■ TEKS BACAAN:
====

Ayah, disini siang hari dengan matahari yang meredup. Dari
pagi aku melihat hujan di luar jendela. Apa yang sedang kau lihat disana, Ayah?
Lebih indahkah dari kedamaian yang aku lihat di Bumi ini? Maaf Ayah, aku tidak
terlalu kuat untuk berusaha mencapai tempatmu. Aku janji akan mencobanyak lebih
baik lagi. Apakah kau sudah mulai merindukanku?
Ayah, sekarang aku menulis surat lagi. Seperti
kebiasaan-kebiasaanku dulu. Aku harus menemukan keheningan untuk mendapatkan
dorongan menulis surat ini. Terlebih Ayah … aku sedang ingin banyak bercerita
kepadamu. Aku tahu kau akan diam mendengarkan dan itu sudah cukup untukku.
Ayah, kau akan lihat bahwa gadis bungsumu sudah dewasa
sekarang. Aku tidak lagi menghujat dan marah-marah di suratku padamu. Aku sudah
lebih tenang dan menerima. Aku tidak lagi merengek tentang kehidupan. Aku sudah
mengalami perjalanan yang cukup panjang di kehidupan ini. Dan aku tahu kau
selalu menyaksikan.
Ayah, akhir-akhir ini Ibu sering menangis dan tinggal
sendirian. Aku tidak tahu apa yang harus aku lakukan ketika Ibu menangis di
hadapanku. Apakah dulu dia selalu menangis di depanmu juga, Yah? Apakah kau
memeluknya ketika dia menangis? Atau sama kebingungan sepertiku? Ibu masih
sering berbicara tentangmu seolah kau istimewa. Aku cemburu, Yah. Karena aku
bahkan tidak punya hal yang bisa aku bicarakan tentangmu.

====

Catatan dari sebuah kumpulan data
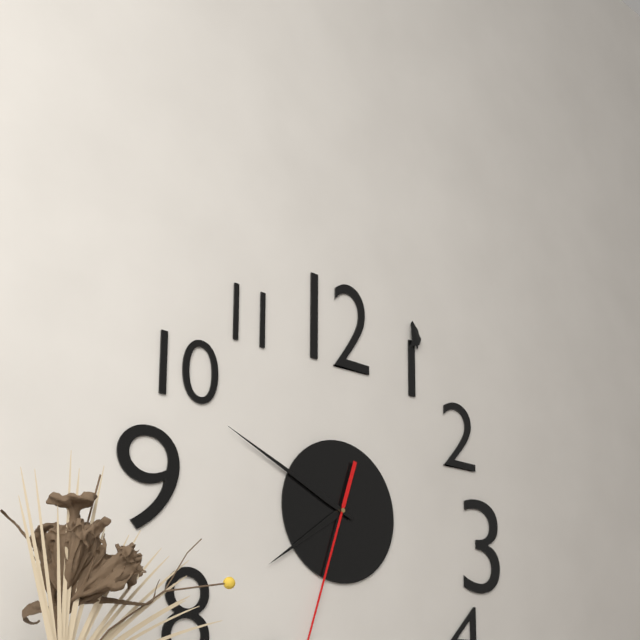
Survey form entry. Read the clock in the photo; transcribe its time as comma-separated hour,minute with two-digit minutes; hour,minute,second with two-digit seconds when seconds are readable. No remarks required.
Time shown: 7,49
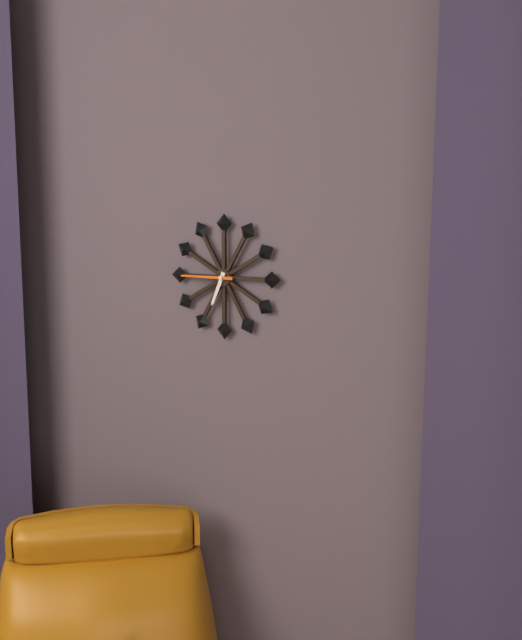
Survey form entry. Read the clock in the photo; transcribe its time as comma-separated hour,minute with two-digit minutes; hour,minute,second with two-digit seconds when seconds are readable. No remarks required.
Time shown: 6,45
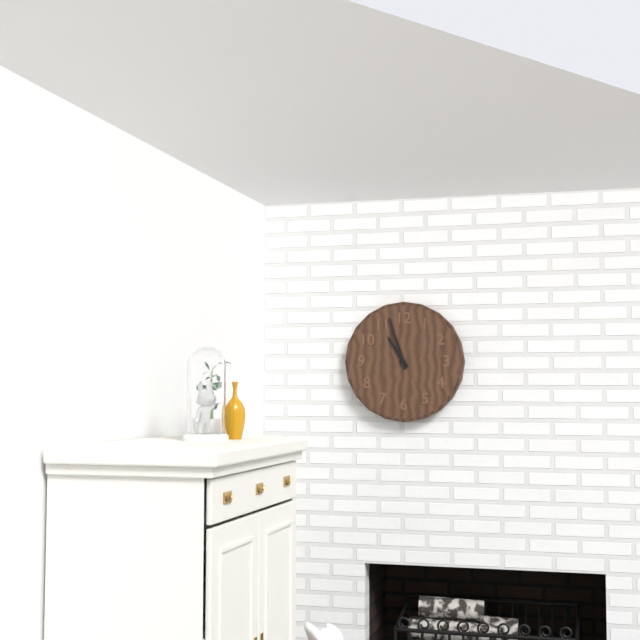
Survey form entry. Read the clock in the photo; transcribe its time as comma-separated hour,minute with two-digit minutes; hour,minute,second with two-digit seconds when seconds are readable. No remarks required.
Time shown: 10,57
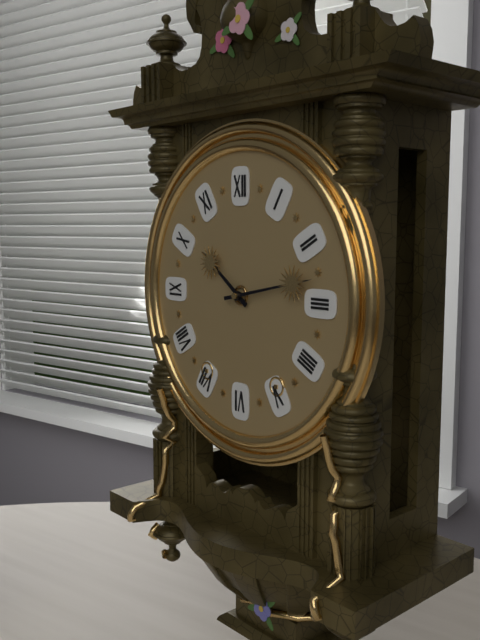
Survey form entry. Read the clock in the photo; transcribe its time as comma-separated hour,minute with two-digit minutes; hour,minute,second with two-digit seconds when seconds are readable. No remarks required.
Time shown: 10,13
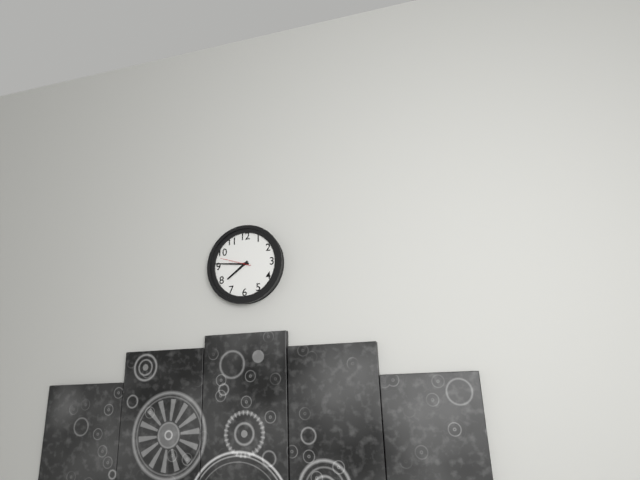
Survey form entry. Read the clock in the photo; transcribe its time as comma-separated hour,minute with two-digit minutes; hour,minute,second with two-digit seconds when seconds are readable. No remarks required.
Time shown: 7,46
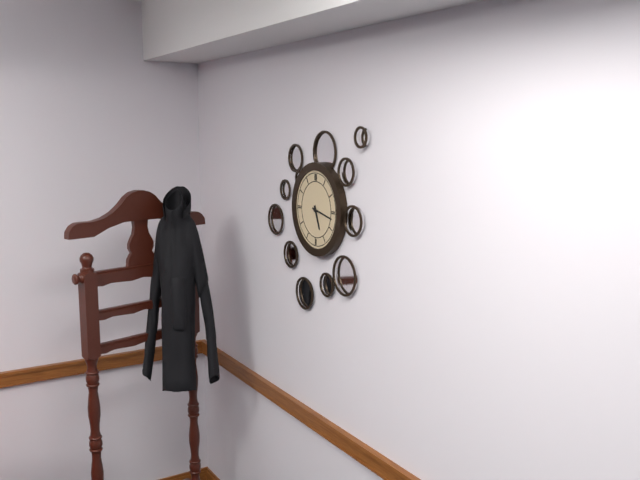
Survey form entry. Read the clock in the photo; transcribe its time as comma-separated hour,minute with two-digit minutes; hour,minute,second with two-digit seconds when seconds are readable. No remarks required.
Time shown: 5,17
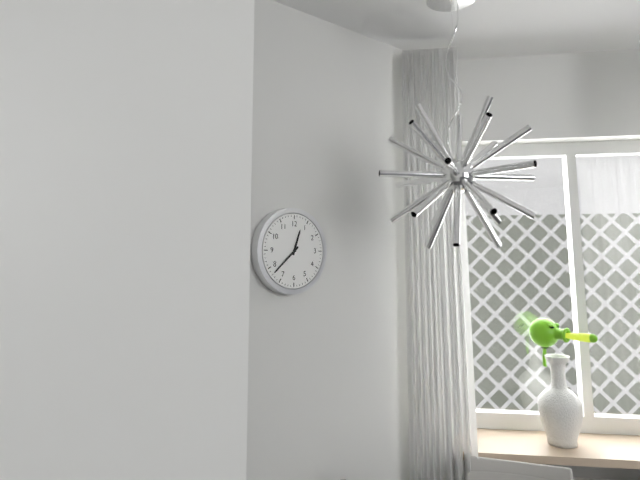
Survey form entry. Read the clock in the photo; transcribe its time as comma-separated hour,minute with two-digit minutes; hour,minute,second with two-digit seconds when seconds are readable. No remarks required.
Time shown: 12,38
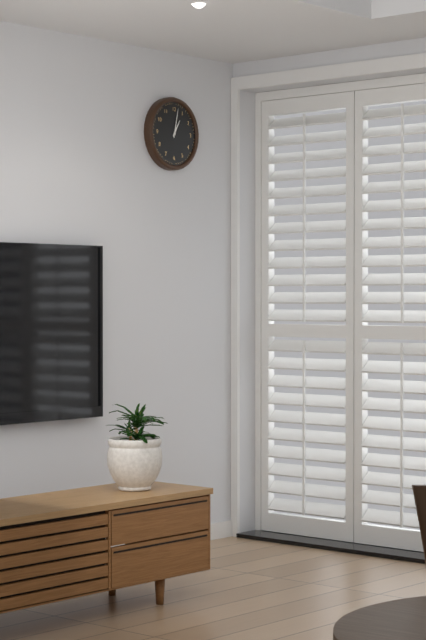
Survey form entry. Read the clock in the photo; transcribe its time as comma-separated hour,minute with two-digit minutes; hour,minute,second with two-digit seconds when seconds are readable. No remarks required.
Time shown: 1,02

====

■ SOAL 1:
Salin bagian surat untuk Ayah di atas, dari "Ayah, kau akan" sampai "selalu menyaksikan.".
■ SOAL 2:
Jawablah pertanyaan berikut berdasarkan surat untuk Ayah di atas.
(a) Apa yang dilihat penulis di luar jendela sejak pagi?
(b) Apa yang harus ditemukan penulis untuk mendapatkan dorongan menulis surat?
(c) Apa yang akhir-akhir ini sering dilakukan Ibu?

■ JAWABAN 1:
Ayah, kau akan lihat bahwa gadis bungsumu sudah dewasa
sekarang. Aku tidak lagi menghujat dan marah-marah di suratku padamu. Aku sudah
lebih tenang dan menerima. Aku tidak lagi merengek tentang kehidupan. Aku sudah
mengalami perjalanan yang cukup panjang di kehidupan ini. Dan aku tahu kau
selalu menyaksikan.

■ JAWABAN 2:
(a) Hujan.
(b) Keheningan.
(c) Ibu sering menangis dan tinggal sendirian.